Financial institutions have been at the forefront of protecting their customers’ personal information, including names, addresses, phone numbers, account numbers, Social Security numbers, income, and credit histories. The Gramm-Leach-Bliley (GLB) Act, which became law in 1999, requires financial institutions to ensure the security and confidentiality of this type of data.

Over the last decade and a half, cyber-crime has become more prevalent and sophisticated, prompting financial institutions’ heightened response. In February 2016, the American Bankers Association Banking Journal reported that CEOs now rank concerns over cyber-related threats higher than those regarding fiscal crises, asset bubbles, and energy prices. The concern is legitimate. In 2014 alone, data breaches exposed over 85 million records in the United States.
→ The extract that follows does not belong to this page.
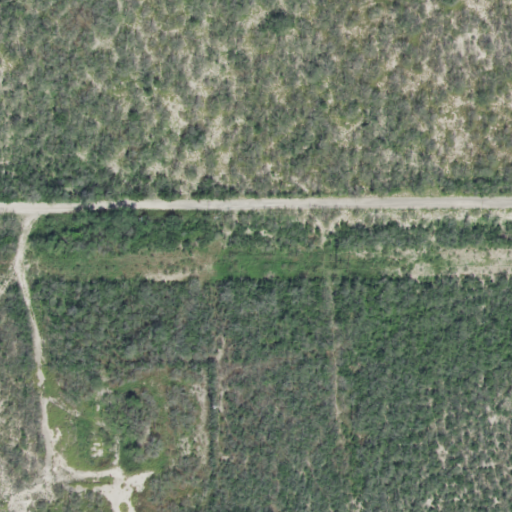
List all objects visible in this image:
road: (255, 202)
power tower: (338, 263)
In its 2015 Industry Drill Down Report, Raytheon-owned security vendor Websence claimed that the financial services sector faces security incidents a staggering 300 times more frequently than businesses in other industries.
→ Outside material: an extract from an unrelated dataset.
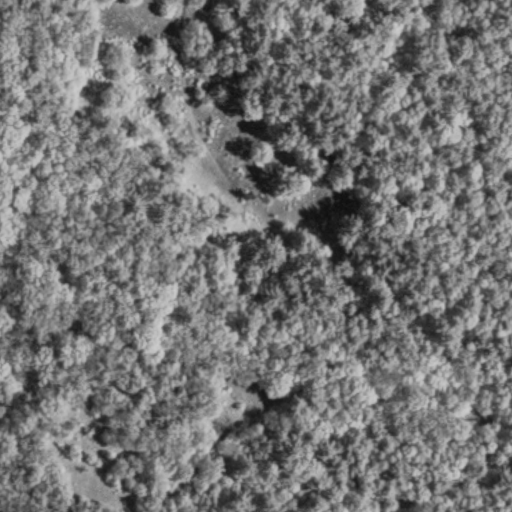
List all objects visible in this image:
road: (250, 365)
Protecting customer information now comes at great cost. Forbes reported that JPMorgan Chase, Bank of America, Citibank, and Wells Fargo will spend roughly $1.5 billion on cybersecurity in 2016. JPMorgan Chase expects to spend $500 million on cybersecurity in 2016, double what it spent just two years ago. Notably, in 2015, Bank of America CEO Brian Moynihan told Bloomberg that cybersecurity is the only area in the bank that has no budget constraint.

According to the U.S. Financial Services:Cybersecurity Systems & Services Market – 2016-2020 report, the U.S. financial institutions cybersecurity market is the largest and fastest-growing private sector cybersecurity market. Its cumulative 2016-2020 size is forecasted to exceed $68 billion.